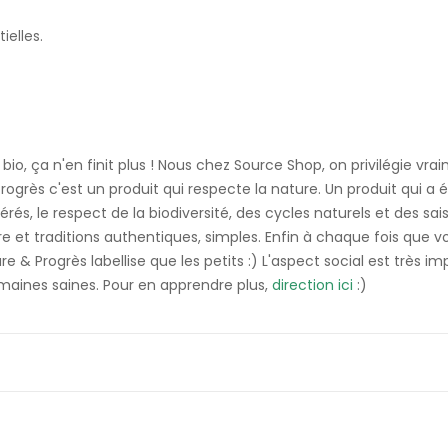
ielles.
bio, ça n'en finit plus ! Nous chez Source Shop, on privilégie vra
 Progrès c'est un produit qui respecte la nature. Un produit qui 
rés, le respect de la biodiversité, des cycles naturels et des s
ire et traditions authentiques, simples. Enfin à chaque fois que v
ure & Progrès labellise que les petits :) L'aspect social est très 
 humaines saines. Pour en apprendre plus,
direction ici
:)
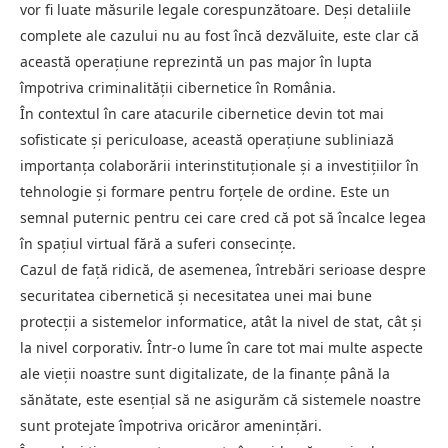
vor fi luate măsurile legale corespunzătoare. Deși detaliile
complete ale cazului nu au fost încă dezvăluite, este clar că
această operațiune reprezintă un pas major în lupta
împotriva criminalității cibernetice în România.
În contextul în care atacurile cibernetice devin tot mai
sofisticate și periculoase, această operațiune subliniază
importanța colaborării interinstituționale și a investițiilor în
tehnologie și formare pentru forțele de ordine. Este un
semnal puternic pentru cei care cred că pot să încalce legea
în spațiul virtual fără a suferi consecințe.
Cazul de față ridică, de asemenea, întrebări serioase despre
securitatea cibernetică și necesitatea unei mai bune
protecții a sistemelor informatice, atât la nivel de stat, cât și
la nivel corporativ. Într-o lume în care tot mai multe aspecte
ale vieții noastre sunt digitalizate, de la finanțe până la
sănătate, este esențial să ne asigurăm că sistemele noastre
sunt protejate împotriva oricăror amenințări.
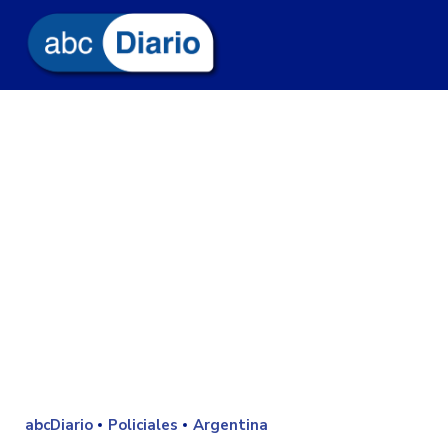
abcDiario
Policiales
Argentina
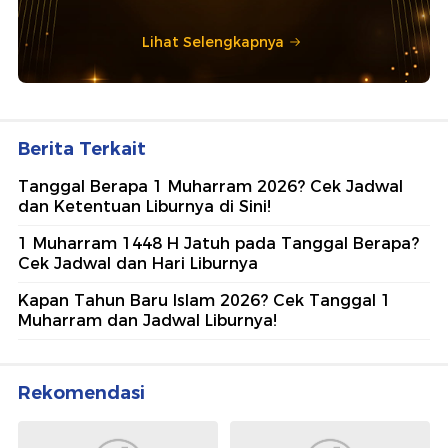
Lihat Selengkapnya
Berita Terkait
Tanggal Berapa 1 Muharram 2026? Cek Jadwal
dan Ketentuan Liburnya di Sini!
1 Muharram 1448 H Jatuh pada Tanggal Berapa?
Cek Jadwal dan Hari Liburnya
Kapan Tahun Baru Islam 2026? Cek Tanggal 1
Muharram dan Jadwal Liburnya!
Rekomendasi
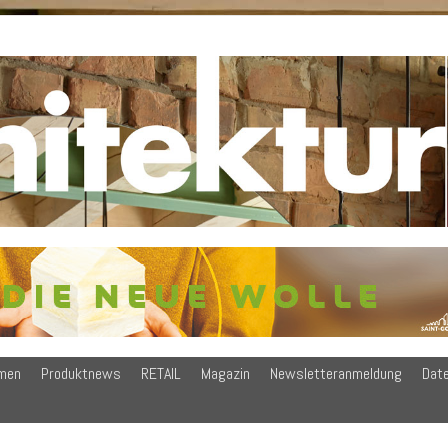
men
Produktnews
RETAIL
Magazin
Newsletteranmeldung
Dat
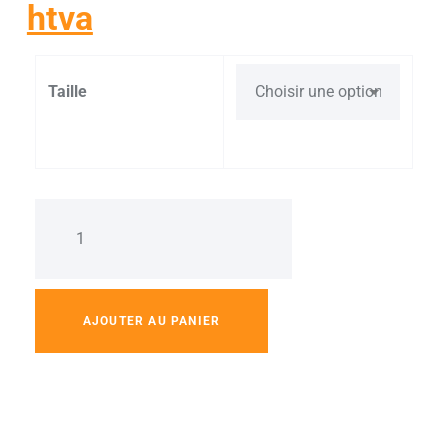
htva
Taille
AJOUTER AU PANIER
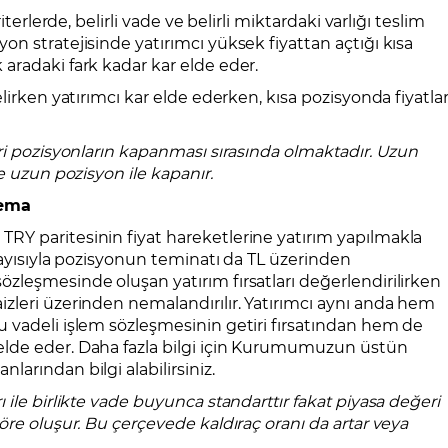
terlerde, belirli vade ve belirli miktardaki varlığı teslim
n stratejisinde yatırımcı yüksek fiyattan açtığı kısa
aradaki fark kadar kar elde eder.
lirken yatırımcı kar elde ederken, kısa pozisyonda fiyatla
ri pozisyonların kapanması sırasında olmaktadır. Uzun
e uzun pozisyon ile kapanır.
nema
Y paritesinin fiyat hareketlerine yatırım yapılmakla
olayısıyla pozisyonun teminatı da TL üzerinden
zleşmesinde oluşan yatırım fırsatları değerlendirilirken
zleri üzerinden nemalandırılır. Yatırımcı aynı anda hem
 vadeli işlem sözleşmesinin getiri fırsatından hem de
lde eder. Daha fazla bilgi için Kurumumuzun üstün
arından bilgi alabilirsiniz.
ile birlikte vade buyunca standarttır fakat piyasa değeri
öre oluşur. Bu çerçevede kaldıraç oranı da artar veya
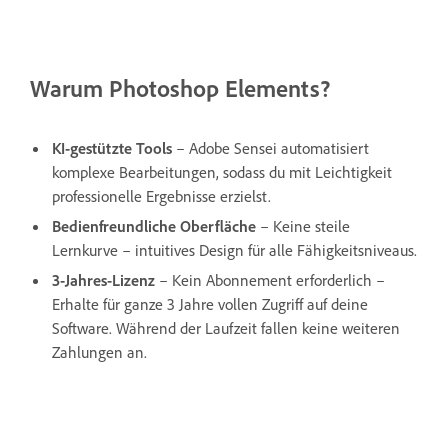
Warum Photoshop Elements?
KI-gestützte Tools
– Adobe Sensei automatisiert
komplexe Bearbeitungen, sodass du mit Leichtigkeit
professionelle Ergebnisse erzielst.
Bedienfreundliche Oberfläche
– Keine steile
Lernkurve – intuitives Design für alle Fähigkeitsniveaus.
3-Jahres-Lizenz
– Kein Abonnement erforderlich –
Erhalte für ganze 3 Jahre vollen Zugriff auf deine
Software. Während der Laufzeit fallen keine weiteren
Zahlungen an.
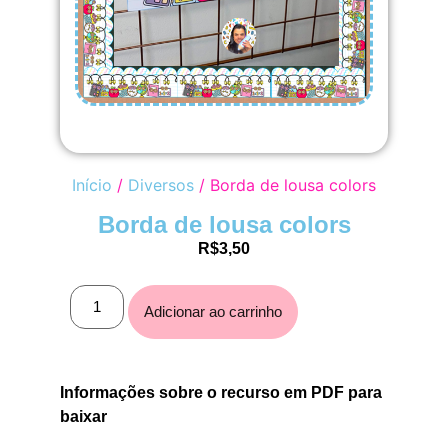
Início
/
Diversos
/ Borda de lousa colors
Borda de lousa colors
R$
3,50
Adicionar ao carrinho
Informações sobre o recurso em PDF para
baixar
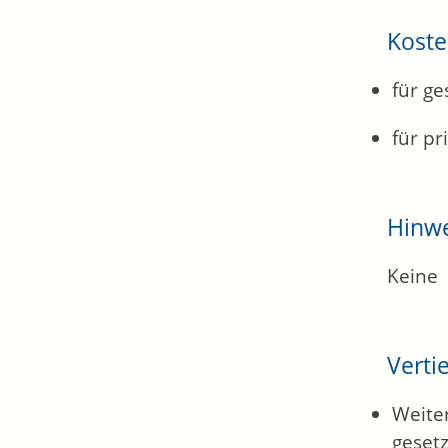
Kost
für ge
für pr
Hinw
Keine
Verti
Weite
geset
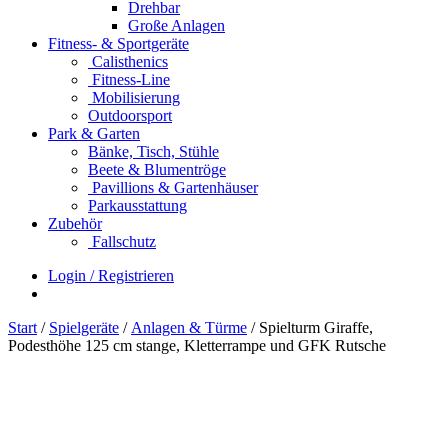
Drehbar
Große Anlagen
Fitness- & Sportgeräte
Calisthenics
Fitness-Line
Mobilisierung
Outdoorsport
Park & Garten
Bänke, Tisch, Stühle
Beete & Blumentröge
Pavillions & Gartenhäuser
Parkausstattung
Zubehör
Fallschutz
Login / Registrieren
Start
/
Spielgeräte
/
Anlagen & Türme
/ Spielturm Giraffe,
Podesthöhe 125 cm stange, Kletterrampe und GFK Rutsche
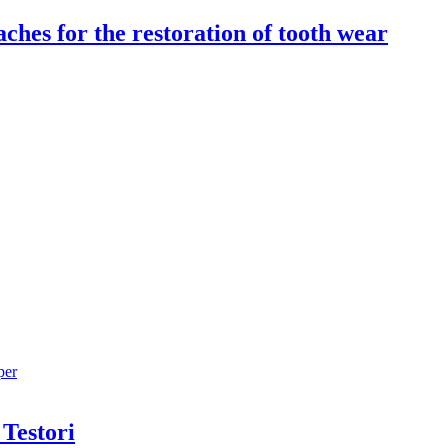
hes for the restoration of tooth wear
per
 Testori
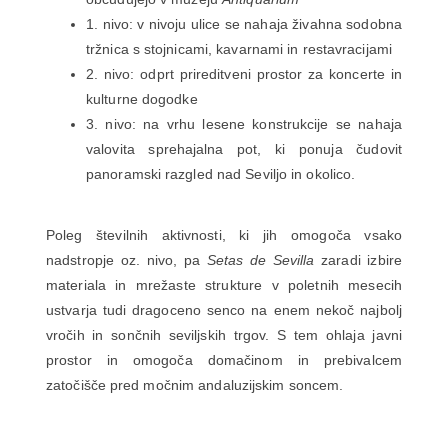
1. nivo: v nivoju ulice se nahaja živahna sodobna
tržnica s stojnicami, kavarnami in restavracijami
2. nivo: odprt prireditveni prostor za koncerte in
kulturne dogodke
3. nivo: na vrhu lesene konstrukcije se nahaja
valovita sprehajalna pot, ki ponuja čudovit
panoramski razgled nad Seviljo in okolico.
Poleg številnih aktivnosti, ki jih omogoča vsako
nadstropje oz. nivo, pa
Setas de Sevilla
zaradi izbire
materiala in mrežaste strukture v poletnih mesecih
ustvarja tudi dragoceno senco na enem nekoč najbolj
vročih in sončnih seviljskih trgov. S tem ohlaja javni
prostor in omogoča domačinom in prebivalcem
zatočišče pred močnim andaluzijskim soncem.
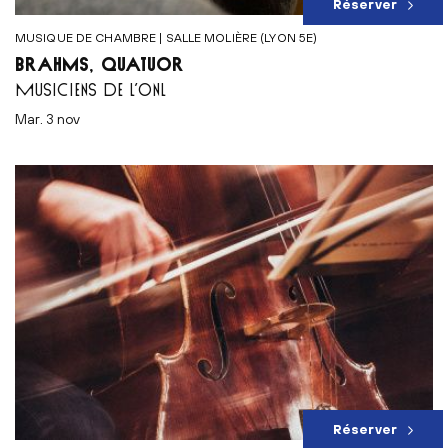
Réserver
MUSIQUE DE CHAMBRE | SALLE MOLIÈRE (LYON 5E)
BRAHMS, QUATUOR
MUSICIENS DE L’ONL
mar. 3 nov
Réserver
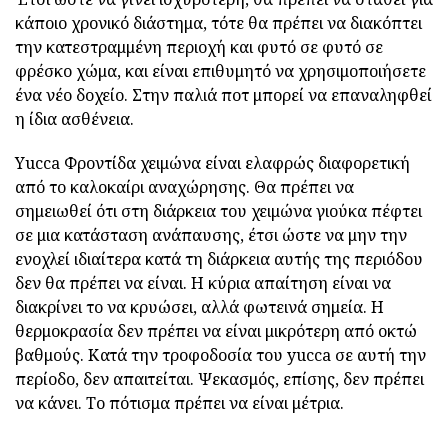
κάποιο χρονικό διάστημα, τότε θα πρέπει να διακόπτει
την κατεστραμμένη περιοχή και φυτό σε φυτό σε
φρέσκο χώμα, και είναι επιθυμητό να χρησιμοποιήσετε
ένα νέο δοχείο. Στην παλιά ποτ μπορεί να επαναληφθεί
η ίδια ασθένεια.
Yucca Φροντίδα χειμώνα είναι ελαφρώς διαφορετική
από το καλοκαίρι αναχώρησης. Θα πρέπει να
σημειωθεί ότι στη διάρκεια του χειμώνα γιούκα πέφτει
σε μια κατάσταση ανάπαυσης, έτσι ώστε να μην την
ενοχλεί ιδιαίτερα κατά τη διάρκεια αυτής της περιόδου
δεν θα πρέπει να είναι. Η κύρια απαίτηση είναι να
διακρίνει το να κρυώσει, αλλά φωτεινά σημεία. Η
θερμοκρασία δεν πρέπει να είναι μικρότερη από οκτώ
βαθμούς. Κατά την τροφοδοσία του yucca σε αυτή την
περίοδο, δεν απαιτείται. Ψεκασμός, επίσης, δεν πρέπει
να κάνει. Το πότισμα πρέπει να είναι μέτρια.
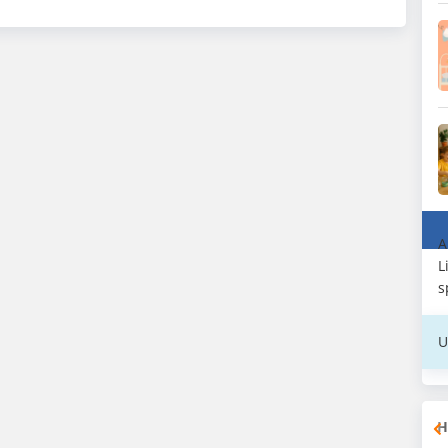
A
L
s
U
H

◆ **The problem**
Reproduce every line of text in the listing above without any changes, and leave the pictures out of your copy.

◆ **Response below**
ielles.
bio, ça n'en finit plus ! Nous chez Source Shop, on privilégie vra
 Progrès c'est un produit qui respecte la nature. Un produit qui 
rés, le respect de la biodiversité, des cycles naturels et des s
ire et traditions authentiques, simples. Enfin à chaque fois que v
ure & Progrès labellise que les petits :) L'aspect social est très 
 humaines saines. Pour en apprendre plus,
direction ici
:)
vor fi luate măsurile legale corespunzătoare. Deși detaliile
complete ale cazului nu au fost încă dezvăluite, este clar că
această operațiune reprezintă un pas major în lupta
împotriva criminalității cibernetice în România.
În contextul în care atacurile cibernetice devin tot mai
sofisticate și periculoase, această operațiune subliniază
importanța colaborării interinstituționale și a investițiilor în
tehnologie și formare pentru forțele de ordine. Este un
semnal puternic pentru cei care cred că pot să încalce legea
în spațiul virtual fără a suferi consecințe.
Cazul de față ridică, de asemenea, întrebări serioase despre
securitatea cibernetică și necesitatea unei mai bune
protecții a sistemelor informatice, atât la nivel de stat, cât și
la nivel corporativ. Într-o lume în care tot mai multe aspecte
ale vieții noastre sunt digitalizate, de la finanțe până la
sănătate, este esențial să ne asigurăm că sistemele noastre
sunt protejate împotriva oricăror amenințări.
abcDiario
Policiales
Argentina
Lihat Selengkapnya
Berita Terkait
Tanggal Berapa 1 Muharram 2026? Cek Jadwal
dan Ketentuan Liburnya di Sini!
1 Muharram 1448 H Jatuh pada Tanggal Berapa?
Cek Jadwal dan Hari Liburnya
Kapan Tahun Baru Islam 2026? Cek Tanggal 1
Muharram dan Jadwal Liburnya!
Rekomendasi
men
Produktnews
RETAIL
Magazin
Newsletteranmeldung
Dat
htva
Taille
AJOUTER AU PANIER
terlerde, belirli vade ve belirli miktardaki varlığı teslim
n stratejisinde yatırımcı yüksek fiyattan açtığı kısa
aradaki fark kadar kar elde eder.
lirken yatırımcı kar elde ederken, kısa pozisyonda fiyatla
ri pozisyonların kapanması sırasında olmaktadır. Uzun
e uzun pozisyon ile kapanır.
nema
Y paritesinin fiyat hareketlerine yatırım yapılmakla
olayısıyla pozisyonun teminatı da TL üzerinden
zleşmesinde oluşan yatırım fırsatları değerlendirilirken
zleri üzerinden nemalandırılır. Yatırımcı aynı anda hem
 vadeli işlem sözleşmesinin getiri fırsatından hem de
lde eder. Daha fazla bilgi için Kurumumuzun üstün
arından bilgi alabilirsiniz.
ile birlikte vade buyunca standarttır fakat piyasa değeri
öre oluşur. Bu çerçevede kaldıraç oranı da artar veya
Warum Photoshop Elements?
KI-gestützte Tools
– Adobe Sensei automatisiert
komplexe Bearbeitungen, sodass du mit Leichtigkeit
professionelle Ergebnisse erzielst.
Bedienfreundliche Oberfläche
– Keine steile
Lernkurve – intuitives Design für alle Fähigkeitsniveaus.
3-Jahres-Lizenz
– Kein Abonnement erforderlich –
Erhalte für ganze 3 Jahre vollen Zugriff auf deine
Software. Während der Laufzeit fallen keine weiteren
Zahlungen an.
Início
/
Diversos
/ Borda de lousa colors
Borda de lousa colors
R$
3,50
Adicionar ao carrinho
Informações sobre o recurso em PDF para
baixar
Kost
für ge
für pr
Hinw
Keine
Verti
Weite
geset
Drehbar
Große Anlagen
Fitness- & Sportgeräte
Calisthenics
Fitness-Line
Mobilisierung
Outdoorsport
Park & Garten
Bänke, Tisch, Stühle
Beete & Blumentröge
Pavillions & Gartenhäuser
Parkausstattung
Zubehör
Fallschutz
Login / Registrieren
Start
/
Spielgeräte
/
Anlagen & Türme
/ Spielturm Giraffe,
Podesthöhe 125 cm stange, Kletterrampe und GFK Rutsche
hes for the restoration of tooth wear
per
 Testori
1. nivo: v nivoju ulice se nahaja živahna sodobna
tržnica s stojnicami, kavarnami in restavracijami
2. nivo: odprt prireditveni prostor za koncerte in
kulturne dogodke
3. nivo: na vrhu lesene konstrukcije se nahaja
valovita sprehajalna pot, ki ponuja čudovit
panoramski razgled nad Seviljo in okolico.
Poleg številnih aktivnosti, ki jih omogoča vsako
nadstropje oz. nivo, pa
Setas de Sevilla
zaradi izbire
materiala in mrežaste strukture v poletnih mesecih
ustvarja tudi dragoceno senco na enem nekoč najbolj
vročih in sončnih seviljskih trgov. S tem ohlaja javni
prostor in omogoča domačinom in prebivalcem
zatočišče pred močnim andaluzijskim soncem.
Réserver
MUSIQUE DE CHAMBRE | SALLE MOLIÈRE (LYON 5E)
BRAHMS, QUATUOR
MUSICIENS DE L’ONL
mar. 3 nov
Réserver
κάποιο χρονικό διάστημα, τότε θα πρέπει να διακόπτει
την κατεστραμμένη περιοχή και φυτό σε φυτό σε
φρέσκο χώμα, και είναι επιθυμητό να χρησιμοποιήσετε
ένα νέο δοχείο. Στην παλιά ποτ μπορεί να επαναληφθεί
η ίδια ασθένεια.
Yucca Φροντίδα χειμώνα είναι ελαφρώς διαφορετική
από το καλοκαίρι αναχώρησης. Θα πρέπει να
σημειωθεί ότι στη διάρκεια του χειμώνα γιούκα πέφτει
σε μια κατάσταση ανάπαυσης, έτσι ώστε να μην την
ενοχλεί ιδιαίτερα κατά τη διάρκεια αυτής της περιόδου
δεν θα πρέπει να είναι. Η κύρια απαίτηση είναι να
διακρίνει το να κρυώσει, αλλά φωτεινά σημεία. Η
θερμοκρασία δεν πρέπει να είναι μικρότερη από οκτώ
βαθμούς. Κατά την τροφοδοσία του yucca σε αυτή την
περίοδο, δεν απαιτείται. Ψεκασμός, επίσης, δεν πρέπει
να κάνει. Το πότισμα πρέπει να είναι μέτρια.
A
L
s
U
H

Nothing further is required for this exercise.